The launch of Moodle as a new online community tool at Catlin Gabel is well underway. What pleases me the most is that the faculty and staff are showing an appropriate amount of enthusiasm for this new tool at this early point in the school year. In each division, a number of early adopters have jumped at the opportunity to give Moodle a try, a larger number have decided to wait and see what others do with the tool, and some have no desire to start at this point. The following chart shows a neat curve of activity from the most-used to least-used courses. I will follow this activity report closely as students begin to add to the hit totals.
This reflects a wonderful balance at this point. The small crew of early adopters will be able to roll with the kinks (as we work them out) and lack of clarity (as we refine our training approach). For them, taking advantage of new capabilities will likely outweigh any frustrations experienced from using a brand-new Moodle installation. Leading the way are the modern language teachers, who are excited by many features of Moodle: requiring users to use a foreign language interface, the ability for teachers and students to post audio files, and the facility to create links to many online resources from other countries.
As I noted before, I am hopeful that Moodle can serve as a general-purpose community web site tool for a wide range of school groups: classes, clubs, teams, and faculty. Under the leadership of Andrew Merrill, the Upper School Faculty page has taken off, and its use practically required due as it now hosts links to attendance and directory files that every upper school teacher uses. The girls volleyball coach has started a page and apparently directed her team members to it, as the access logs attest. The lower school librarian would like to experiment with a page. The outdoor education teacher is excited by the ability to post permission forms in addition to trip schedules, reports, and photo galleries.
Lower school technology integration is a new field for me. I presented Moodle to them for the first time today and was excited to find several points of resonance. Some teachers were interested in posting lesson and homework materials for students. However, the possibility of posting student work for parents to view was perhaps even more warmly accepted. It is currently common for teachers to print reams of student work or burn CDs — posting the work online could simplify and broaden access and save trees and time in the process. The lower school is especially interested in electronic portfolios, though they want the portfolios to span multiple years of a student’s work rather than being limited to one grade. This suggests that an individual-centric application like Elgg may meet this need better than a course-centric application like Moodle.
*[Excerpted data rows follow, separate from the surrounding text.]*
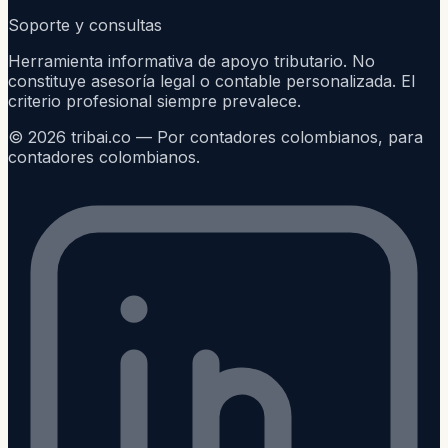
Soporte y consultas
Herramienta informativa de apoyo tributario. No
constituye asesoría legal o contable personalizada. El
criterio profesional siempre prevalece.
©
2026
tribai.co — Por contadores colombianos, para
contadores colombianos.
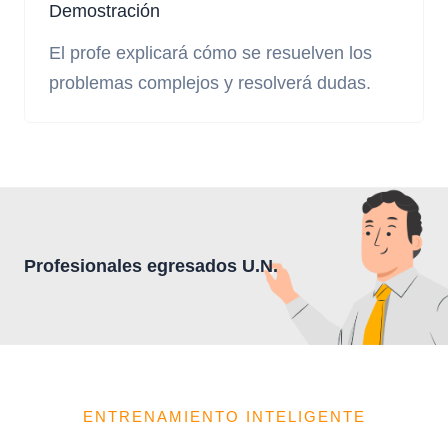
Demostración
El profe explicará cómo se resuelven los
problemas complejos y resolverá dudas.
Profesionales egresados U.N.
ENTRENAMIENTO INTELIGENTE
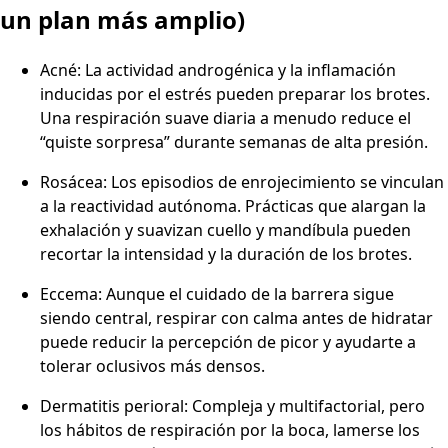
un plan más amplio)
Acné: La actividad androgénica y la inflamación
inducidas por el estrés pueden preparar los brotes.
Una respiración suave diaria a menudo reduce el
“quiste sorpresa” durante semanas de alta presión.
Rosácea: Los episodios de enrojecimiento se vinculan
a la reactividad autónoma. Prácticas que alargan la
exhalación y suavizan cuello y mandíbula pueden
recortar la intensidad y la duración de los brotes.
Eccema: Aunque el cuidado de la barrera sigue
siendo central, respirar con calma antes de hidratar
puede reducir la percepción de picor y ayudarte a
tolerar oclusivos más densos.
Dermatitis perioral: Compleja y multifactorial, pero
los hábitos de respiración por la boca, lamerse los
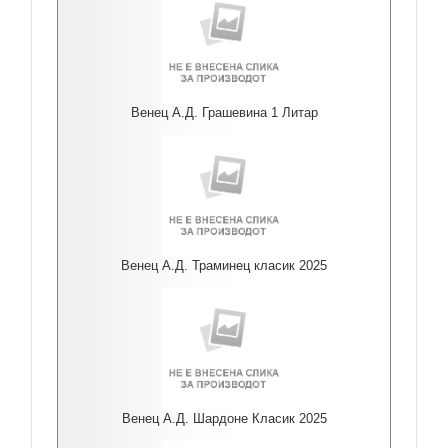
Венец А.Д. Грашевина 1 Литар
Венец А.Д. Траминец класик 2025
Венец А.Д. Шардоне Класик 2025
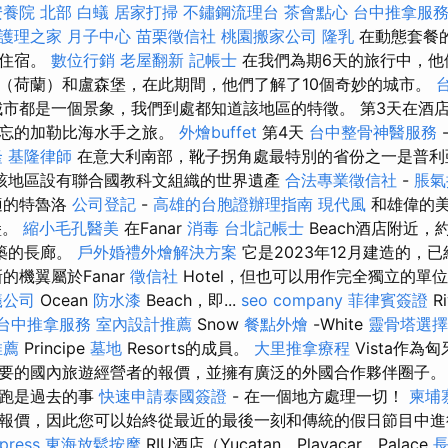
安養院 北部
白蟻
居家打掃
不鏽鋼流理台
茶會點心
台中推拿服
護理之家 月子中心
苗栗徵信社
桃園搬家公司
隆乳
在動態套餐
和住宿。
數位行銷
老屋翻新
記帳士
在我們為期6天的旅行中，他
（荷蘭）和盧森堡，在此期間，他們了解了10個奇妙的城市。
城市都是一個景象，我們到處都知道該地區的特徵。 第3天在酒
難忘的加勒比海水手之旅。
外燴buffet
第4天
台中整骨神醫服務
隆
基隆律師
在意大利南部，靴子拐角處最特別的省份之一是普
該地區設有聯合國教科文組織的世界遺產
合法專業徵信社
-
脹氣
適的特魯洛
公司登記
-
高雄的台胞證辦理指南
現代風
和雄偉的美
堡。
縮小毛孔醫美
在Fanar
消毒
台北記帳士
Beach酒店附近，
築的長廊。
戶外婚禮外燴解決方案
它是2023年12月建造的，
的機翼屬於Fanar
徵信社
Hotel，但也可以用作完全獨立的單位
蟻公司
Ocean
防水漆
Beach，即...
seo company
菲律賓簽證
Ri
台中推拿服務
室內設計推薦
Snow
餐點外燴
-White
靈骨塔選擇
推薦
Principe
墓地
Resorts的成員。
大里推拿療程
Vista作
要的國內旅遊經營者的報價，並擁有廣泛的外國合作夥伴圈子
奔跑是過去的事
快速申請泰國簽證
- 在一個地方處理一切！
柬埔
報價，因此您可以始終從最近的最後一刻和傳統的假日節目中進
press
東海放鬆按摩
RIU酒店（Yucatan，Playacar，Palace
長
Two ideas that have nothing to do with Moodle also show a lot of promise in the Catlin middle school. First, Jordan showed me an application called Comic Life that comes preinstalled on some recent Macs. This allows a user to quickly pull images from one’s iPhoto library, arrange them in a comic book template, and add text callouts! Quick and fun storyboard! I also shared the KQED Digital Storytelling Initiative as a way for students to produce digital movies without the time and effort of editing digital video.